Gov. Matt Bevin has made a combination of spending cuts and fund transfers to fill a more than $152 million budget shortfall after the state didn’t bring in as much money as predicted last during the last fiscal year.
In a news release, the governor’s office said spending in the three branches of state government would be reduced by $59.3 million.
State agencies will also be required to transfer $77.3 million in restricted funds—money collected through fees, tuition or other charges—to the state’s general fund.
Bevin’s office said another $15.5 million that had lapsed or not been spent by state agencies would go back to the general fund to fill the budget gap.

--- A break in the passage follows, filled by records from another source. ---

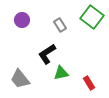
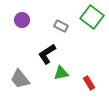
gray rectangle: moved 1 px right, 1 px down; rotated 32 degrees counterclockwise
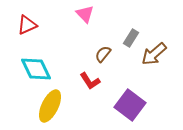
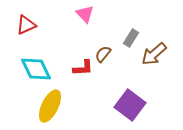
red triangle: moved 1 px left
red L-shape: moved 7 px left, 13 px up; rotated 60 degrees counterclockwise
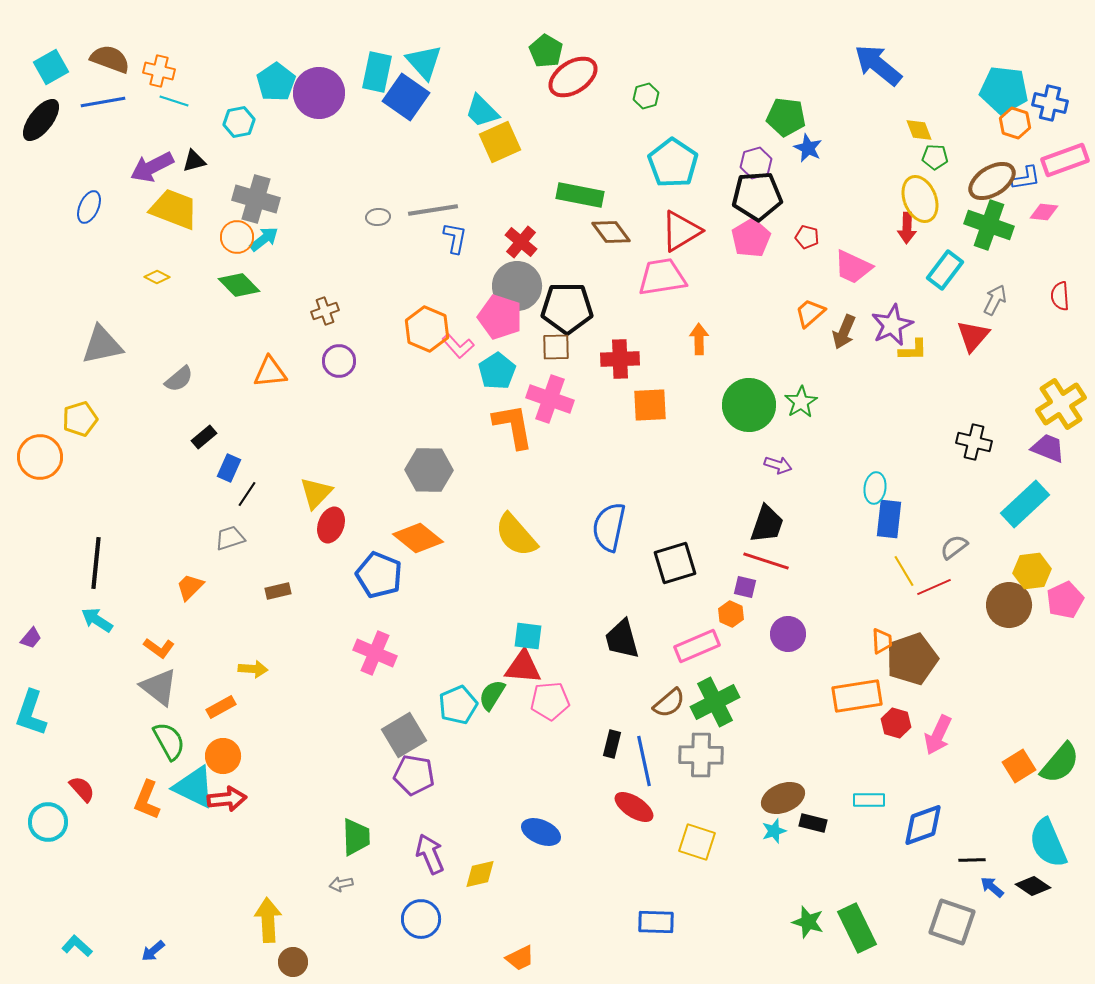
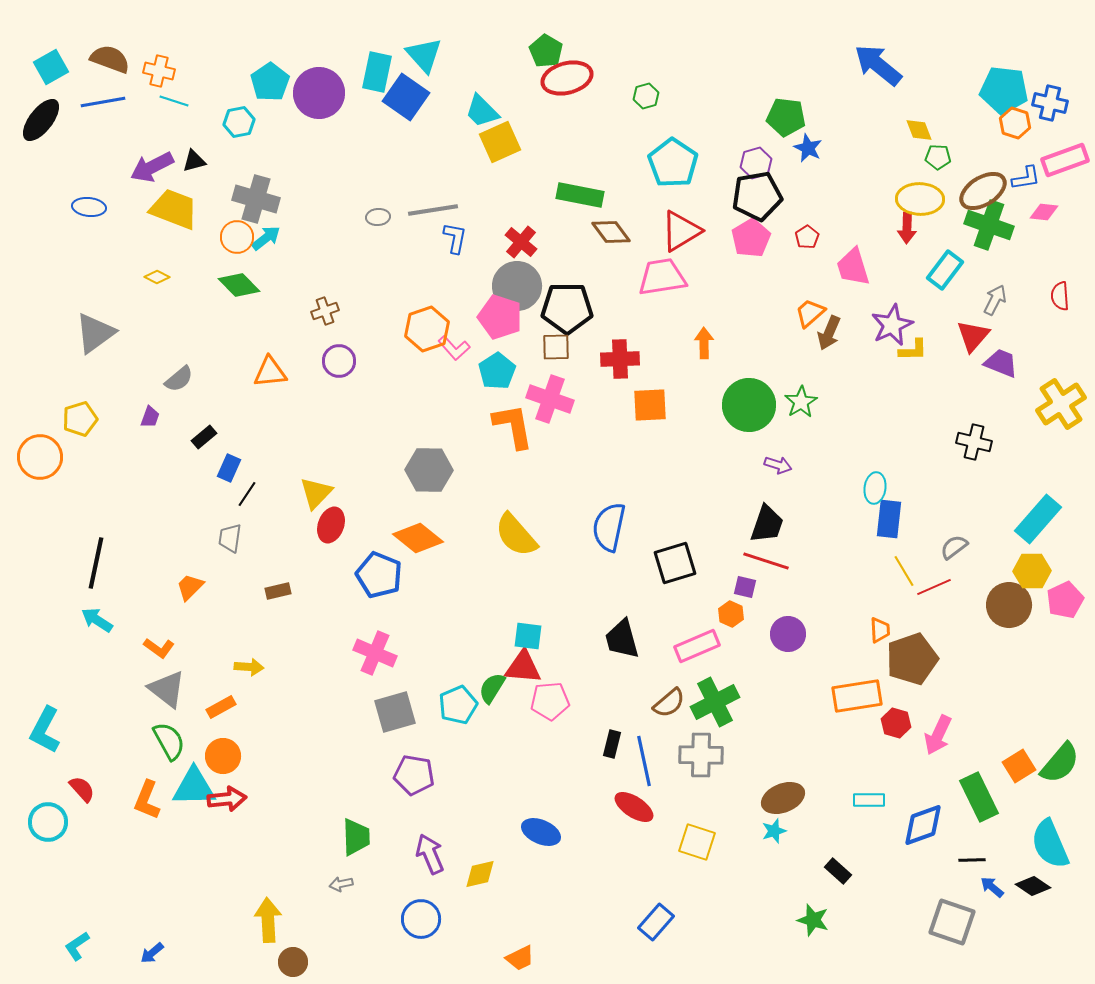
cyan triangle at (424, 62): moved 7 px up
red ellipse at (573, 77): moved 6 px left, 1 px down; rotated 18 degrees clockwise
cyan pentagon at (276, 82): moved 6 px left
green pentagon at (935, 157): moved 3 px right
brown ellipse at (992, 181): moved 9 px left, 10 px down
black pentagon at (757, 196): rotated 6 degrees counterclockwise
yellow ellipse at (920, 199): rotated 66 degrees counterclockwise
blue ellipse at (89, 207): rotated 72 degrees clockwise
red pentagon at (807, 237): rotated 25 degrees clockwise
cyan arrow at (264, 239): moved 2 px right, 1 px up
pink trapezoid at (853, 267): rotated 48 degrees clockwise
orange hexagon at (427, 329): rotated 18 degrees clockwise
brown arrow at (844, 332): moved 15 px left, 1 px down
orange arrow at (699, 339): moved 5 px right, 4 px down
gray triangle at (102, 345): moved 7 px left, 12 px up; rotated 24 degrees counterclockwise
pink L-shape at (458, 346): moved 4 px left, 2 px down
purple trapezoid at (1048, 448): moved 47 px left, 85 px up
cyan rectangle at (1025, 504): moved 13 px right, 15 px down; rotated 6 degrees counterclockwise
gray trapezoid at (230, 538): rotated 64 degrees counterclockwise
black line at (96, 563): rotated 6 degrees clockwise
yellow hexagon at (1032, 571): rotated 6 degrees clockwise
purple trapezoid at (31, 638): moved 119 px right, 221 px up; rotated 20 degrees counterclockwise
orange trapezoid at (882, 641): moved 2 px left, 11 px up
yellow arrow at (253, 669): moved 4 px left, 2 px up
gray triangle at (159, 687): moved 8 px right, 2 px down
green semicircle at (492, 695): moved 7 px up
cyan L-shape at (31, 713): moved 14 px right, 17 px down; rotated 9 degrees clockwise
gray square at (404, 735): moved 9 px left, 23 px up; rotated 15 degrees clockwise
cyan triangle at (194, 787): rotated 27 degrees counterclockwise
black rectangle at (813, 823): moved 25 px right, 48 px down; rotated 28 degrees clockwise
cyan semicircle at (1048, 843): moved 2 px right, 1 px down
blue rectangle at (656, 922): rotated 51 degrees counterclockwise
green star at (808, 922): moved 5 px right, 2 px up
green rectangle at (857, 928): moved 122 px right, 131 px up
cyan L-shape at (77, 946): rotated 76 degrees counterclockwise
blue arrow at (153, 951): moved 1 px left, 2 px down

Bevin did not tap the state’s budget reserve trust fund, or “rainy day fund,” to help meet the shortfall. But the governor did use the shortfall to boost his argument that the state needs to spend less money and revamp its tax code
“This year’s budget shortfall validates the need for conservative spending plans, and it dramatically underscores the critical need for fixing Kentucky’s broken pension systems and modernizing the state’s tax code,” Bevin said in a news release.

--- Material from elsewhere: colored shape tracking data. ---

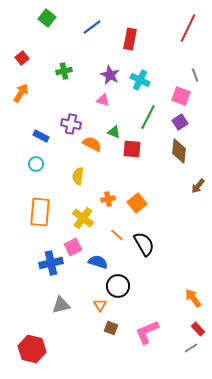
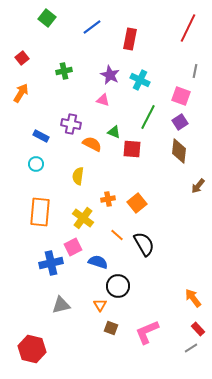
gray line at (195, 75): moved 4 px up; rotated 32 degrees clockwise
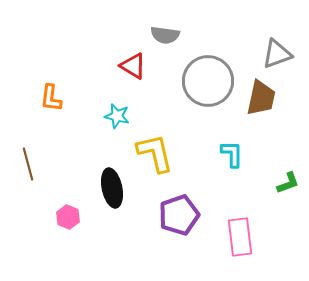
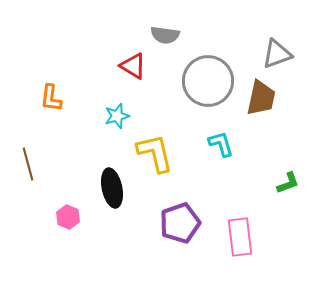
cyan star: rotated 30 degrees counterclockwise
cyan L-shape: moved 11 px left, 10 px up; rotated 16 degrees counterclockwise
purple pentagon: moved 1 px right, 8 px down
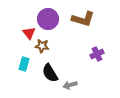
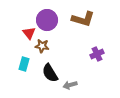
purple circle: moved 1 px left, 1 px down
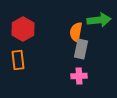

The state constitution requires the governor make sure the fiscal year ends with a balanced budget. If the state spends more than it takes in, governors sometime have to make spending cuts, shift money around or tap the rainy day fund.

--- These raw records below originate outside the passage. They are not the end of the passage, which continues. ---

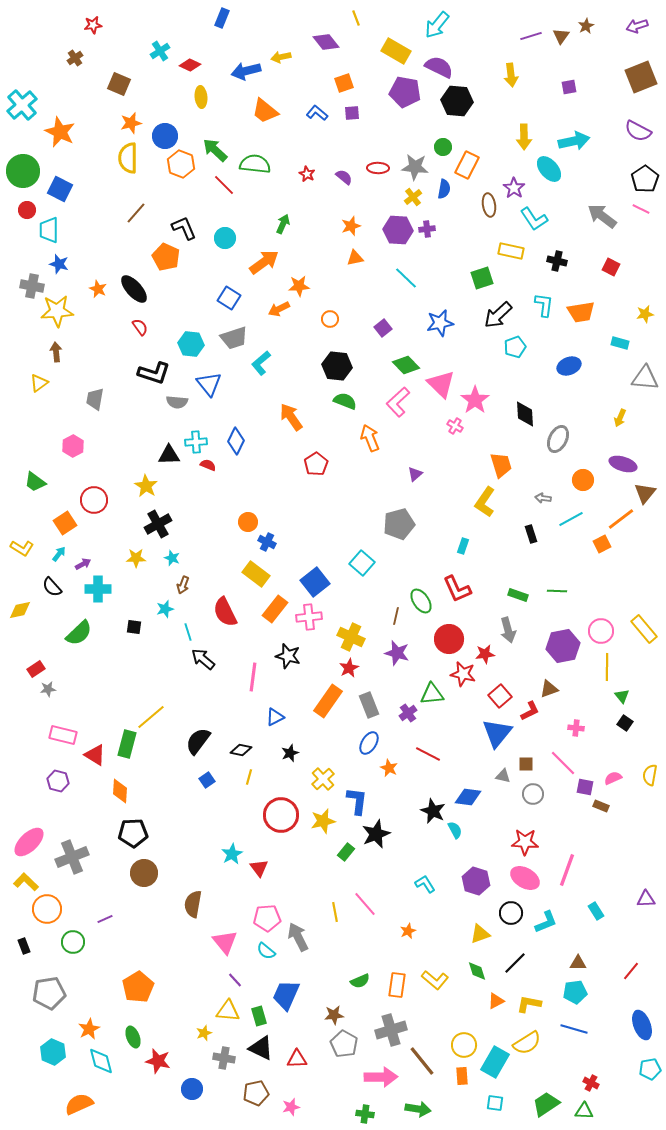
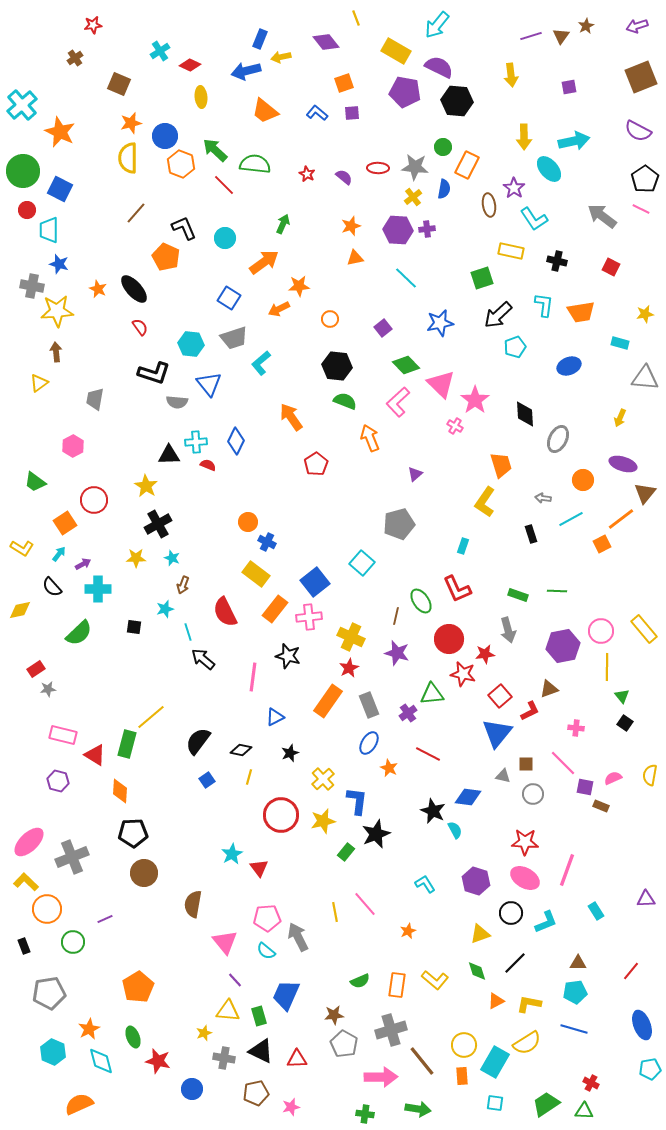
blue rectangle at (222, 18): moved 38 px right, 21 px down
black triangle at (261, 1048): moved 3 px down
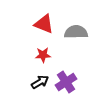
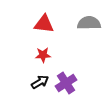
red triangle: rotated 15 degrees counterclockwise
gray semicircle: moved 13 px right, 9 px up
purple cross: moved 1 px down
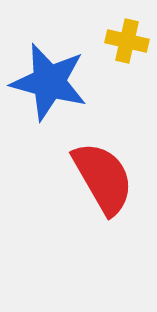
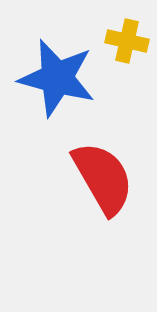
blue star: moved 8 px right, 4 px up
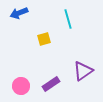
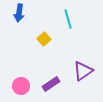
blue arrow: rotated 60 degrees counterclockwise
yellow square: rotated 24 degrees counterclockwise
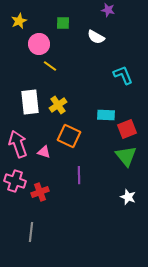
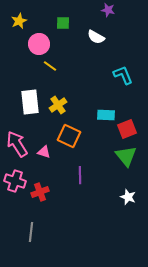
pink arrow: moved 1 px left; rotated 12 degrees counterclockwise
purple line: moved 1 px right
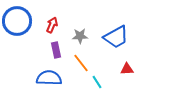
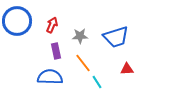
blue trapezoid: rotated 12 degrees clockwise
purple rectangle: moved 1 px down
orange line: moved 2 px right
blue semicircle: moved 1 px right, 1 px up
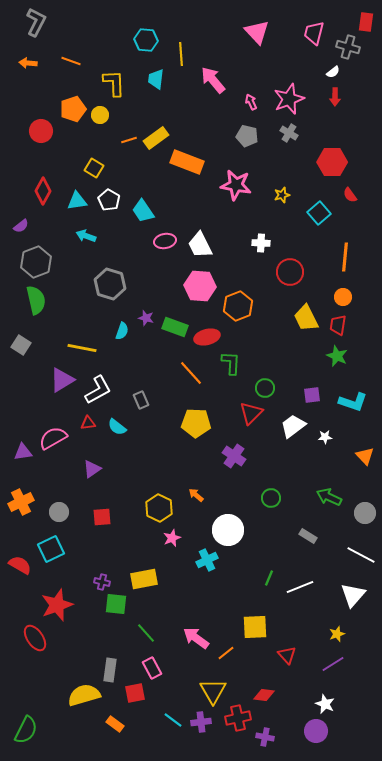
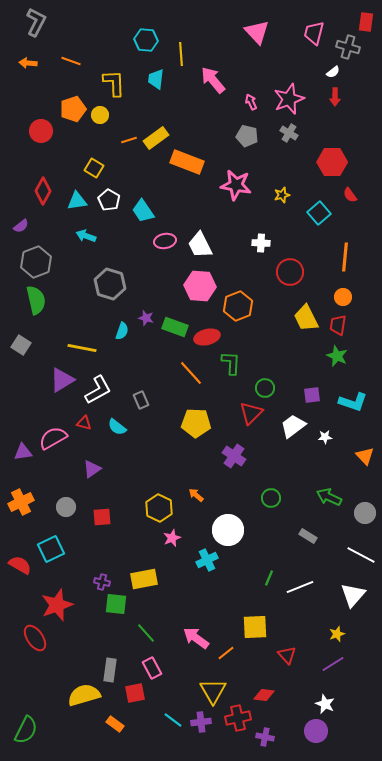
red triangle at (88, 423): moved 4 px left; rotated 21 degrees clockwise
gray circle at (59, 512): moved 7 px right, 5 px up
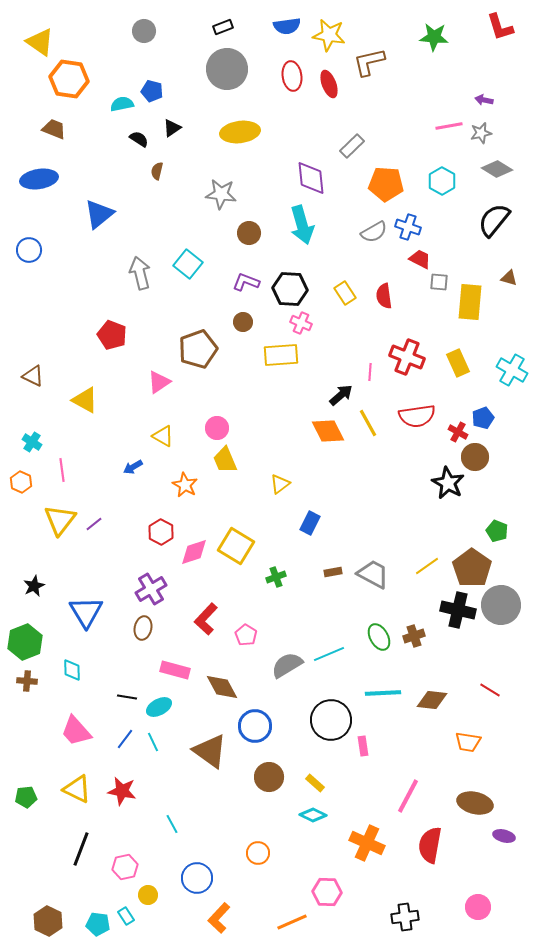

Last week, the state budget director announced that Kentucky had brought in $138.5 million less tax revenue than expected, blaming it on weak jobs growth leading to less-than-expected revenues from the income tax and sales tax.
Budget Director John Chilton says the state’s revenue outlook is not looking any more promising in the coming years.
“We are expecting an ongoing challenge with revenues in the next fiscal year and the next biennium,” Chilton said. “Today’s actions by the Governor responsibly preserves the Rainy Day Fund as we prepare for the tight fiscal environment in front of us.”
Bevin says he wants a major overhaul of the state’s tax code. He’d like to shift the state from relying on “production-based” taxes to “consumption-based” taxes
That could mean reductions in income taxes and increases in sales or property taxes. Or, it could mean eliminating some tax breaks.
Bevin has promised to call the legislature in for a special session later this year to deal with tax reform and pension issues, though leaders of the Republican-led legislature have been hesitant to hop on board Bevin’s plan if it includes tax increases.
In addition to the state’s $138.5 revenue shortfall, Bevin’s office said the general fund didn’t take in an additional $5 million from the state lottery that it was counting on. This is because Bevin vetoed a portion of last year’s budget bill—sending the money to scholarships.
The governor’s office also said the state didn’t retire as much debt as expected, raising the total budget shortfall to $152.2 million.